▸ What you are asked to do
In the entries below, find the line with "Salud ni UOCRA." and the line with "Investeringsadfærd", then retype both and everything between them exactly. Do not copy the pictures.

•••

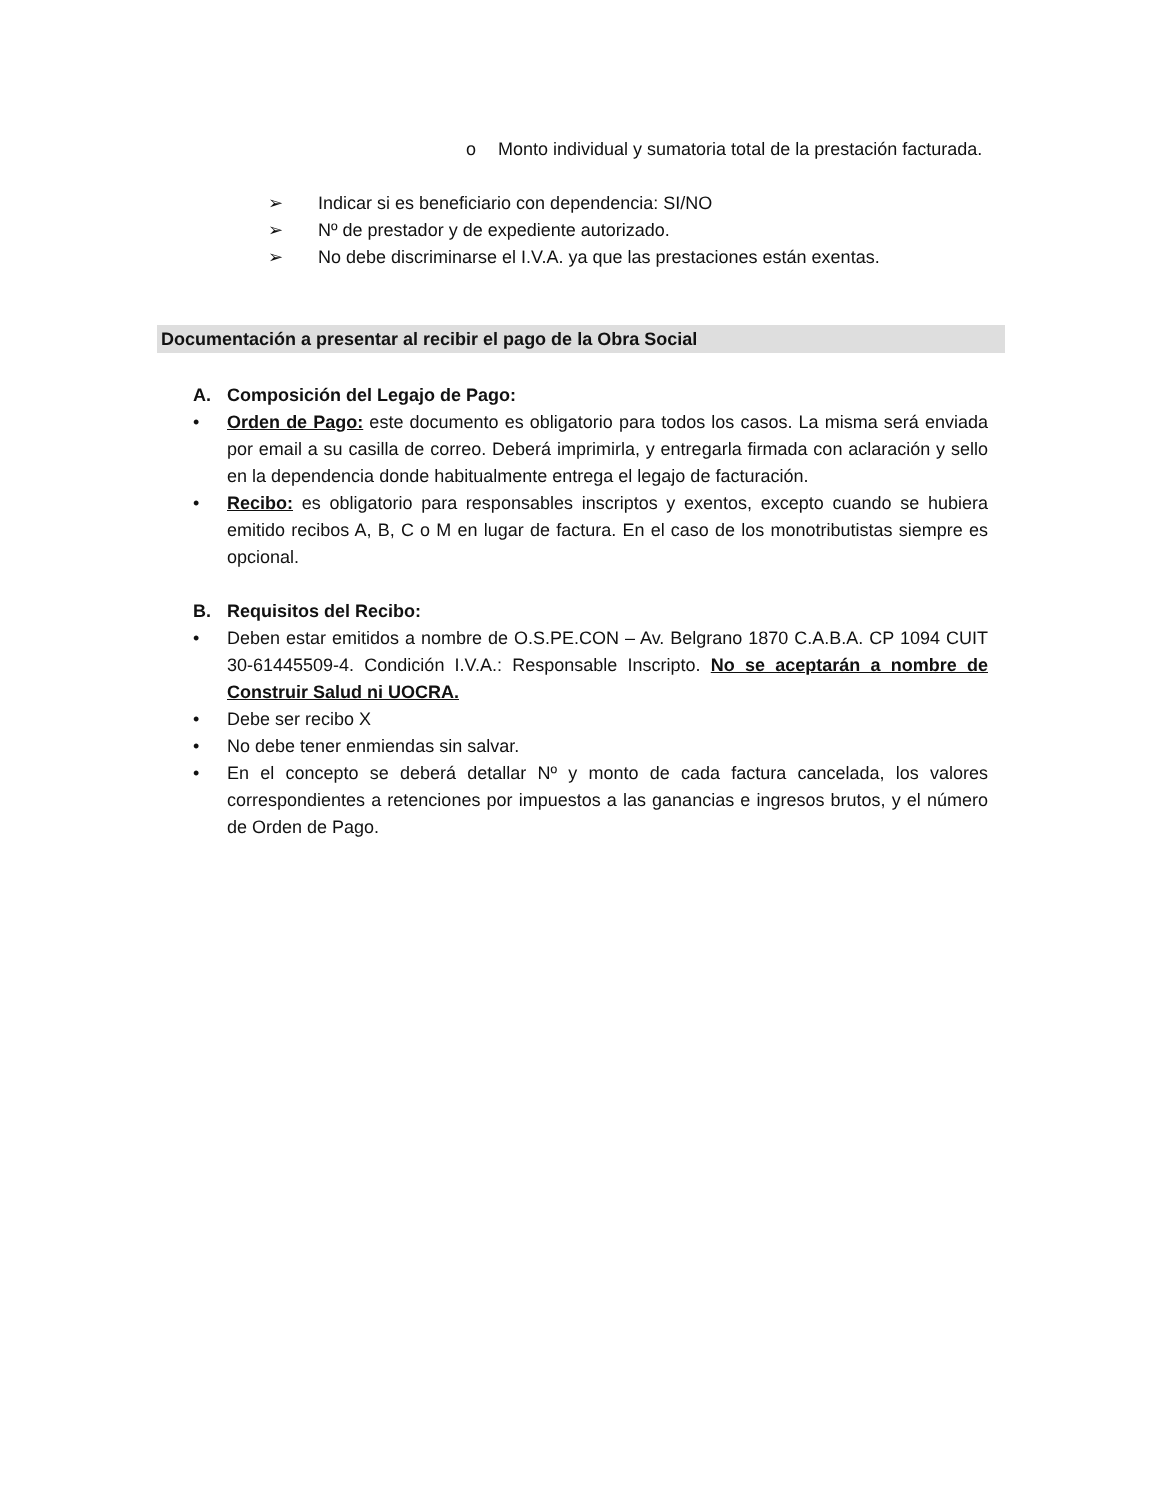o Monto individual y sumatoria total de la prestación facturada.
➢ Indicar si es beneficiario con dependencia: SI/NO
➢ Nº de prestador y de expediente autorizado.
➢ No debe discriminarse el I.V.A. ya que las prestaciones están exentas.
Documentación a presentar al recibir el pago de la Obra Social
A. Composición del Legajo de Pago:
• Orden de Pago: este documento es obligatorio para todos los casos. La misma será enviada por email a su casilla de correo. Deberá imprimirla, y entregarla firmada con aclaración y sello en la dependencia donde habitualmente entrega el legajo de facturación.
• Recibo: es obligatorio para responsables inscriptos y exentos, excepto cuando se hubiera emitido recibos A, B, C o M en lugar de factura. En el caso de los monotributistas siempre es opcional.
B. Requisitos del Recibo:
• Deben estar emitidos a nombre de O.S.PE.CON – Av. Belgrano 1870 C.A.B.A. CP 1094 CUIT 30-61445509-4. Condición I.V.A.: Responsable Inscripto. No se aceptarán a nombre de Construir Salud ni UOCRA.
• Debe ser recibo X
• No debe tener enmiendas sin salvar.
• En el concepto se deberá detallar Nº y monto de cada factura cancelada, los valores correspondientes a retenciones por impuestos a las ganancias e ingresos brutos, y el número de Orden de Pago.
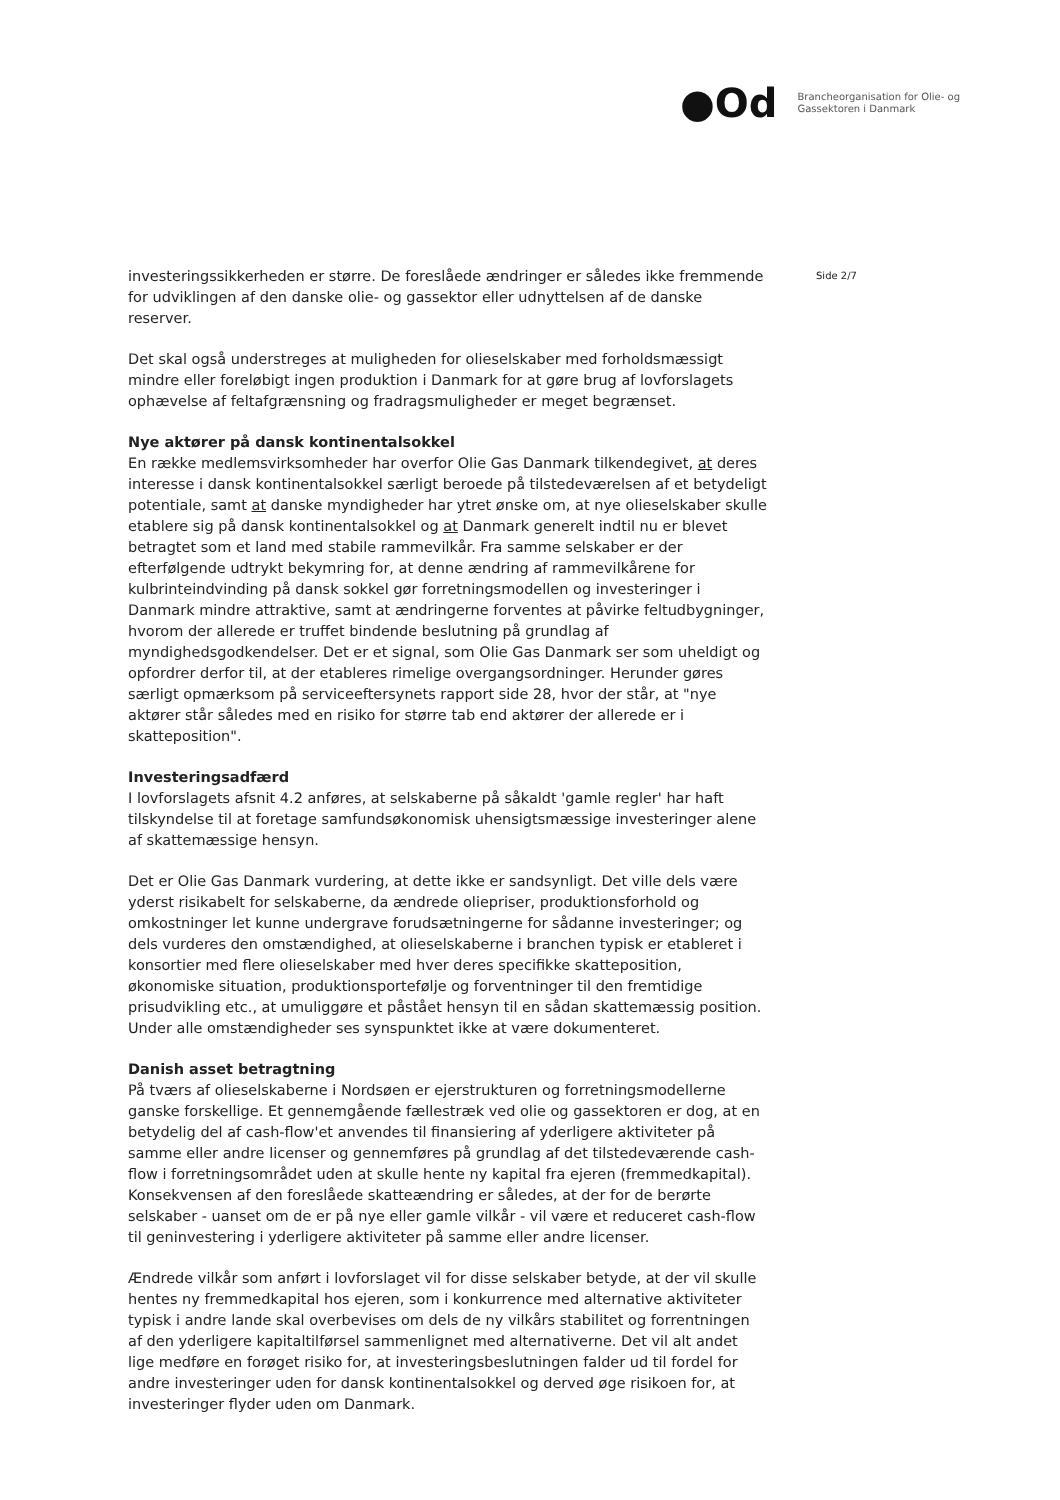●Od
Brancheorganisation for Olie- og
Gassektoren i Danmark
investeringssikkerheden er større. De foreslåede ændringer er således ikke fremmende for udviklingen af den danske olie- og gassektor eller udnyttelsen af de danske reserver.
Det skal også understreges at muligheden for olieselskaber med forholdsmæssigt mindre eller foreløbigt ingen produktion i Danmark for at gøre brug af lovforslagets ophævelse af feltafgrænsning og fradragsmuligheder er meget begrænset.
Nye aktører på dansk kontinentalsokkel
En række medlemsvirksomheder har overfor Olie Gas Danmark tilkendegivet, at deres interesse i dansk kontinentalsokkel særligt beroede på tilstedeværelsen af et betydeligt potentiale, samt at danske myndigheder har ytret ønske om, at nye olieselskaber skulle etablere sig på dansk kontinentalsokkel og at Danmark generelt indtil nu er blevet betragtet som et land med stabile rammevilkår. Fra samme selskaber er der efterfølgende udtrykt bekymring for, at denne ændring af rammevilkårene for kulbrinteindvinding på dansk sokkel gør forretningsmodellen og investeringer i Danmark mindre attraktive, samt at ændringerne forventes at påvirke feltudbygninger, hvorom der allerede er truffet bindende beslutning på grundlag af myndighedsgodkendelser. Det er et signal, som Olie Gas Danmark ser som uheldigt og opfordrer derfor til, at der etableres rimelige overgangsordninger. Herunder gøres særligt opmærksom på serviceeftersynets rapport side 28, hvor der står, at "nye aktører står således med en risiko for større tab end aktører der allerede er i skatteposition".
Investeringsadfærd
I lovforslagets afsnit 4.2 anføres, at selskaberne på såkaldt 'gamle regler' har haft tilskyndelse til at foretage samfundsøkonomisk uhensigtsmæssige investeringer alene af skattemæssige hensyn.
Det er Olie Gas Danmark vurdering, at dette ikke er sandsynligt. Det ville dels være yderst risikabelt for selskaberne, da ændrede oliepriser, produktionsforhold og omkostninger let kunne undergrave forudsætningerne for sådanne investeringer; og dels vurderes den omstændighed, at olieselskaberne i branchen typisk er etableret i konsortier med flere olieselskaber med hver deres specifikke skatteposition, økonomiske situation, produktionsportefølje og forventninger til den fremtidige prisudvikling etc., at umuliggøre et påstået hensyn til en sådan skattemæssig position. Under alle omstændigheder ses synspunktet ikke at være dokumenteret.
Danish asset betragtning
På tværs af olieselskaberne i Nordsøen er ejerstrukturen og forretningsmodellerne ganske forskellige. Et gennemgående fællestræk ved olie og gassektoren er dog, at en betydelig del af cash-flow'et anvendes til finansiering af yderligere aktiviteter på samme eller andre licenser og gennemføres på grundlag af det tilstedeværende cash-flow i forretningsområdet uden at skulle hente ny kapital fra ejeren (fremmedkapital). Konsekvensen af den foreslåede skatteændring er således, at der for de berørte selskaber - uanset om de er på nye eller gamle vilkår - vil være et reduceret cash-flow til geninvestering i yderligere aktiviteter på samme eller andre licenser.
Ændrede vilkår som anført i lovforslaget vil for disse selskaber betyde, at der vil skulle hentes ny fremmedkapital hos ejeren, som i konkurrence med alternative aktiviteter typisk i andre lande skal overbevises om dels de ny vilkårs stabilitet og forrentningen af den yderligere kapitaltilførsel sammenlignet med alternativerne. Det vil alt andet lige medføre en forøget risiko for, at investeringsbeslutningen falder ud til fordel for andre investeringer uden for dansk kontinentalsokkel og derved øge risikoen for, at investeringer flyder uden om Danmark.
Side 2/7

•••

▸ Result for this task
• Deben estar emitidos a nombre de O.S.PE.CON – Av. Belgrano 1870 C.A.B.A. CP 1094 CUIT 30-61445509-4. Condición I.V.A.: Responsable Inscripto. No se aceptarán a nombre de Construir Salud ni UOCRA.
• Debe ser recibo X
• No debe tener enmiendas sin salvar.
• En el concepto se deberá detallar Nº y monto de cada factura cancelada, los valores correspondientes a retenciones por impuestos a las ganancias e ingresos brutos, y el número de Orden de Pago.
●Od
Brancheorganisation for Olie- og
Gassektoren i Danmark
investeringssikkerheden er større. De foreslåede ændringer er således ikke fremmende for udviklingen af den danske olie- og gassektor eller udnyttelsen af de danske reserver.
Det skal også understreges at muligheden for olieselskaber med forholdsmæssigt mindre eller foreløbigt ingen produktion i Danmark for at gøre brug af lovforslagets ophævelse af feltafgrænsning og fradragsmuligheder er meget begrænset.
Nye aktører på dansk kontinentalsokkel
En række medlemsvirksomheder har overfor Olie Gas Danmark tilkendegivet, at deres interesse i dansk kontinentalsokkel særligt beroede på tilstedeværelsen af et betydeligt potentiale, samt at danske myndigheder har ytret ønske om, at nye olieselskaber skulle etablere sig på dansk kontinentalsokkel og at Danmark generelt indtil nu er blevet betragtet som et land med stabile rammevilkår. Fra samme selskaber er der efterfølgende udtrykt bekymring for, at denne ændring af rammevilkårene for kulbrinteindvinding på dansk sokkel gør forretningsmodellen og investeringer i Danmark mindre attraktive, samt at ændringerne forventes at påvirke feltudbygninger, hvorom der allerede er truffet bindende beslutning på grundlag af myndighedsgodkendelser. Det er et signal, som Olie Gas Danmark ser som uheldigt og opfordrer derfor til, at der etableres rimelige overgangsordninger. Herunder gøres særligt opmærksom på serviceeftersynets rapport side 28, hvor der står, at "nye aktører står således med en risiko for større tab end aktører der allerede er i skatteposition".
Investeringsadfærd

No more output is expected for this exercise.